DES MARQUES DE L’ALENA


« Les six premiers mois de 2018, ç’a été horrible. » Le président-directeur général d’Industries GRC, Patrick Bourgeois, est catégorique : l’imposition des tarifs américains sur l’acier et l’aluminium dans la foulée de la renégociation de l’ALENA a eu des impacts lourds de conséquences pour la PME de Jonquière.


La menace des tarifs douaniers – qui sont finalement entrés en vigueur en mai 2018, puis levés en mai 2019 – a eu un effet immédiat sur le carnet de commandes de l’entreprise spécialisée dans la transformation de métal en feuille. « Notre coût d’approvisionnement des matières premières a bondi de plus de 25 % », explique M. Bourgeois.


Patrick Bourgeois estime qu’il aurait dû mettre à pied temporairement une vingtaine de ses 50 employés pendant cette période. « Moi, c’était je garde mes ressources », lance-t-il, faisant allusion à la pénurie de main-d’œuvre et à la force d’attractivité de la grande industrie au Saguenay. « On allait passer au travers ensemble », dit-il.

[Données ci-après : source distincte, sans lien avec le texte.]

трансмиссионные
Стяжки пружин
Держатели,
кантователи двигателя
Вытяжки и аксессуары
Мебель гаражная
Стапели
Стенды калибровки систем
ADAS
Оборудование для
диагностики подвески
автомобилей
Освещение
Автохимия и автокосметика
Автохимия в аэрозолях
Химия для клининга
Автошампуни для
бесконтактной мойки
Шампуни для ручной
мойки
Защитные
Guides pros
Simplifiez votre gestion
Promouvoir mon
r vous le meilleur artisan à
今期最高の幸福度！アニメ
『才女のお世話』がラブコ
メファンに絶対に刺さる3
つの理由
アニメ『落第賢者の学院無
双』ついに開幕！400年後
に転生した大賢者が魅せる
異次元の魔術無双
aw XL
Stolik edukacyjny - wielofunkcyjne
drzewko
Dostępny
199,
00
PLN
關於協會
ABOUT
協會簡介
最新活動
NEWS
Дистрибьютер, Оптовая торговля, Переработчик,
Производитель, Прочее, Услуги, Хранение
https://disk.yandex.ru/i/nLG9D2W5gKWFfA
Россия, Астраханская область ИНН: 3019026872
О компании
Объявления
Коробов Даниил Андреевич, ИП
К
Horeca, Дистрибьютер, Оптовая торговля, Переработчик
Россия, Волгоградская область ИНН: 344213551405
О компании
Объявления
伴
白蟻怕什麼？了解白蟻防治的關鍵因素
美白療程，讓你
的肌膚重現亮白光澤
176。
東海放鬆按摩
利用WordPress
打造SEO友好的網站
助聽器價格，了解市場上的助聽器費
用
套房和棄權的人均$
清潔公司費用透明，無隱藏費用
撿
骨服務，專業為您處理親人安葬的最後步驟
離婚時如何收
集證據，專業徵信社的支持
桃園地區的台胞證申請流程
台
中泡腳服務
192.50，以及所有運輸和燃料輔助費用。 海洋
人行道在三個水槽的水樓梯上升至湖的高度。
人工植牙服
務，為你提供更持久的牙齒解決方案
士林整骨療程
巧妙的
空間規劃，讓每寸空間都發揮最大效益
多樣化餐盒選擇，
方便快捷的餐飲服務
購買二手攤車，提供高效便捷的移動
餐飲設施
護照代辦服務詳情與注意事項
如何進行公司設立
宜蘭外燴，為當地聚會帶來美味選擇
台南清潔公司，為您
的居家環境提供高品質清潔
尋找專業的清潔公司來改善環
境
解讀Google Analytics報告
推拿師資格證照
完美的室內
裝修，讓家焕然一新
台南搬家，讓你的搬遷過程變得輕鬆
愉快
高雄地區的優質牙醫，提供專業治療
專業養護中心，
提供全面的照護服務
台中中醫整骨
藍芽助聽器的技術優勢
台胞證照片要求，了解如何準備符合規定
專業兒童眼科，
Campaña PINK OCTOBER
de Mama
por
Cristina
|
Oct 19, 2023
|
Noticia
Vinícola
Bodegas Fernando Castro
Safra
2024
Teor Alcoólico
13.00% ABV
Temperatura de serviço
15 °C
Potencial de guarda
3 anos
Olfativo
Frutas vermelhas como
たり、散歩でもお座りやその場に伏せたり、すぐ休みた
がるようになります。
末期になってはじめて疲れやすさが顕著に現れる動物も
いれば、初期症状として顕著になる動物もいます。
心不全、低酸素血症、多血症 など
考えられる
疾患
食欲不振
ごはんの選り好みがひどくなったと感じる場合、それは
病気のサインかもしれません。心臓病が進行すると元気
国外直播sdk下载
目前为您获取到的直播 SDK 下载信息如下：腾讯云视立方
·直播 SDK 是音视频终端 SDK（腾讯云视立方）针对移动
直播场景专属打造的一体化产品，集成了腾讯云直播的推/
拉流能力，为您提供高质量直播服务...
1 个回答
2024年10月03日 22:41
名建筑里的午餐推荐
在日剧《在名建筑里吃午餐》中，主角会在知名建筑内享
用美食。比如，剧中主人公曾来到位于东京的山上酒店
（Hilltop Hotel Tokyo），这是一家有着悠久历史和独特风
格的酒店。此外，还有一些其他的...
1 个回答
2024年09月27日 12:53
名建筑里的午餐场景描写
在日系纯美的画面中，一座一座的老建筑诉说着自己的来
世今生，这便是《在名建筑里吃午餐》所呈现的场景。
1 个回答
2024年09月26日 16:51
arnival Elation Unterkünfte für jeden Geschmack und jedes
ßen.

Patrick Bourgeois a alors choisi de prendre le pari d’offrir de la formation à temps plein à ses employés, le temps que les tarifs soient levés. L’entreprise a essuyé des pertes de centaines de milliers de dollars lors de ce qu’il qualifie de « panne sèche ».


La situation s’est finalement rétablie peu à peu au cours de 2018, même si les tarifs douaniers étaient toujours en vigueur. « C’est un peu comme quand le prix de l’essence monte. Tu attends, tu attends et un moment donné, il faut que tu fasses le plein », illustre-t-il.


Pour l’heure, Industries GRC est toujours en attente de savoir si elle pourra toucher une subvention du gouvernement fédéral pour un projet de développement technologique. À la suite des mesures protectionnistes de Donald Trump, Ottawa avait annoncé en mars dernier un programme pour aider les entreprises frappées par les tarifs.


Industries GRC embauche quelque 65 employés.